== Passage ==
::::

# 04 · Stats Primer
Quick reference on confidence intervals, multiple testing (Benjamini–Hochberg), and effect sizes.

## Bootstrap Confidence Intervals
We use percentile intervals from 1000 bootstrap resamples:
1. Sample with replacement from evaluation pairs.
2. Recompute AUROC/AUPRC.
3. Take the 2.5th and 97.5th percentiles as the 95% CI.

In [None]:
import numpy as np
from biofm.eval.metrics import bootstrap_metric, compute_auroc
labels = np.array([0, 1, 0, 1, 0, 1])
scores = np.array([0.2, 0.8, 0.1, 0.9, 0.4, 0.6])
bootstrap_metric(compute_auroc, labels, scores, n_bootstrap=100, seed=7)

## Benjamini–Hochberg FDR
1. Sort p-values ascending.
2. For each index *i*, compute `i/m * q` (where *m* is number of tests, *q* target FDR).
3. Select the largest *i* where `p_i <= i/m * q`; declare all earlier hypotheses significant.

In [None]:
def benjamini_hochberg(p_values, q=0.1):
    m = len(p_values)
    ranked = sorted((p, i) for i, p in enumerate(p_values, 1))
    threshold = 0
    for i, (p, _) in enumerate(ranked, 1):
        if p <= i / m * q:
            threshold = i
    return [idx <= threshold for _, idx in ranked]
benjamini_hochberg([0.01, 0.02, 0.2, 0.15])

## Effect Sizes
For binary outcomes we often report:
- Cohen's *d* for continuous biomarkers
- Risk difference or odds ratio for clinical metrics
Always accompany the effect size with its uncertainty estimate (CI or bootstrap).

::::

== Provided records ==
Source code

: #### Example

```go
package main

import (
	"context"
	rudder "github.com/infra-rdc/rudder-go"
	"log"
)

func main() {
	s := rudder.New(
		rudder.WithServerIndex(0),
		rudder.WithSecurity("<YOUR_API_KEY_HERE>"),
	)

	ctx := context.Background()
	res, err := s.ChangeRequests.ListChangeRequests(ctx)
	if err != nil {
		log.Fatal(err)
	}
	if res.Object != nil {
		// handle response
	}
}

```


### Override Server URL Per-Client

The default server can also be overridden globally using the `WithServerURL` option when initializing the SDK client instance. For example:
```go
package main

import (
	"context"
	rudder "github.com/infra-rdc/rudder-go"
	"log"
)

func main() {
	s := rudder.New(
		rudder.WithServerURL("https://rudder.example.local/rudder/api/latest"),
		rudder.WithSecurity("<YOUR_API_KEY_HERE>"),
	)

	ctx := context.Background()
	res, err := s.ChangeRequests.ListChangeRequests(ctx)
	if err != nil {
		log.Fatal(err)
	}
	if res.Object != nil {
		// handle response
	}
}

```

::::

== Instructions for the task ==
Reproduce the stats primer word for word, from "threshold = 0" to "0.02, 0.2, 0.15])".

== Written response ==
threshold = 0
    for i, (p, _) in enumerate(ranked, 1):
        if p <= i / m * q:
            threshold = i
    return [idx <= threshold for _, idx in ranked]
benjamini_hochberg([0.01, 0.02, 0.2, 0.15])